Differential gene expression screening and Gene Set Enrichment Analysis

DESeq244 was used to compute differential gene expression (DGE) between phenotypes using a featurecounts table. The dataset was filtered for low count reads (< 10 reads in 60% of samples). Only genes with a DGE of adjusted p value of < 0.05, after adjusting for multiple testing using Benjamini-Hochberg, and |log2 fold change|> 1 were considered statistically significant. Gene Set Enrichment Analysis (GSEA)45,46 was used to detect differences in biologically relevant pathways in the dataset. The datasets were pre-ranked by the DESeq2 Wald statistic value. Gene set permutation was set at 1000. Gene sets in the peer-reviewed Reactome pathway database47 were used as reference. Results satisfying a False Discovery Rate (FDR) cut off of < 25% were considered statistically significant.

Co-expression network construction

Weighted Gene Co-expression Network Analysis (WGCNA)48,49 is an R package used for gene expression profiling and was applied to the identification of genes associated with time to rebound. After pre-processing for low variance filtering and outlier removal, an appropriate soft-threshold power was selected to promote and penalise the strong and weak gene connections, respectively. Following this, a signed network was created using the one-step approach, according to the package manual. Genes were organised in modules, based on a common expression pattern and a colour-label was attributed to each to assist identification. The expression of the genes in each module was summarised in an eigenvalue, which was then correlated with the trait of interest to identify the most biologically relevant modules.

Identification and annotation of important modules and Hub genes

The modules that were selected for downstream analysis were the ones that had a significant correlation with the trait. The most connected genes (hub genes), which are of functional significance, were defined by their Module Membership (MM > 0.8) and their Gene-trait Significance (GS > 0.2) measured with Pearson correlation. The module genes were also uploaded on STRING50, an online tool for pathway enrichment, gene ontology annotation and PPI visualization in order to cross-validate the hub genes.

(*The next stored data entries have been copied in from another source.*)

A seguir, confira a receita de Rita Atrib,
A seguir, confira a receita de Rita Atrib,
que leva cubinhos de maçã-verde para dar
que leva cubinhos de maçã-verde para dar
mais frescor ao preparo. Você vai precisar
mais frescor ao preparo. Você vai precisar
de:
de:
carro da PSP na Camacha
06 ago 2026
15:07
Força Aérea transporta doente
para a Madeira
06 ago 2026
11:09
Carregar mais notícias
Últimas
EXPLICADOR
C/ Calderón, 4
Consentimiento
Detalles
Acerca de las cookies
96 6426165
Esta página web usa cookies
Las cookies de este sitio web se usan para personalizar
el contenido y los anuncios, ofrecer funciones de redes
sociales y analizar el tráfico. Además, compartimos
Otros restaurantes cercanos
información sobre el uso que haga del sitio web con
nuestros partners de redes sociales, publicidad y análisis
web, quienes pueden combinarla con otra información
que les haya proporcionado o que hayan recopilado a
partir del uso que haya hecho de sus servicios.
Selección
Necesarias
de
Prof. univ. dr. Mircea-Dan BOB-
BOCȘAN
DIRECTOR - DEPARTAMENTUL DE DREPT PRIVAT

Only genes that satisfied the connectivity as well as GS and MM score criteria were considered true hub genes.

Identification of predictor genes for time to rebound

Survival analysis was performed for the identified hub genes using R51. The first viral rebound after TI was used as the event of interest. A univariable Cox Proportional Hazard Regression was performed on each gene. Genes with a statistically significant correlation to time to rebound were selected for a multivariable Cox regression with LASSO after selecting an optimal regularization parameter λ (× 1000 repetitions), to shrink the variable coefficients. A Risk Score (RS) to predict prognosis was calculated according to the formula below, where β is the multivariate Cox coefficient and exp is the expression value for all significant genes.

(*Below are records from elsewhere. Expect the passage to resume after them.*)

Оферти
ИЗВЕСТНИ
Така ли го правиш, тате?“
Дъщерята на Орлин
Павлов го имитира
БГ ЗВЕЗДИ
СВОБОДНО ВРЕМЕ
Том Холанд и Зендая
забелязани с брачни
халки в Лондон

$$RS = \mathop \sum \limits_{n = 1}^{gene} \beta_{gene} \times exp_{gene}$$

All participants that did not report post-TI rebound during the follow-up period of SPARTAC were classified as censored. All genes with a statistically significant association with a longer remission were then used to calculate a prediction score for time to rebound, by multiplying the gene coefficient with the gene expression.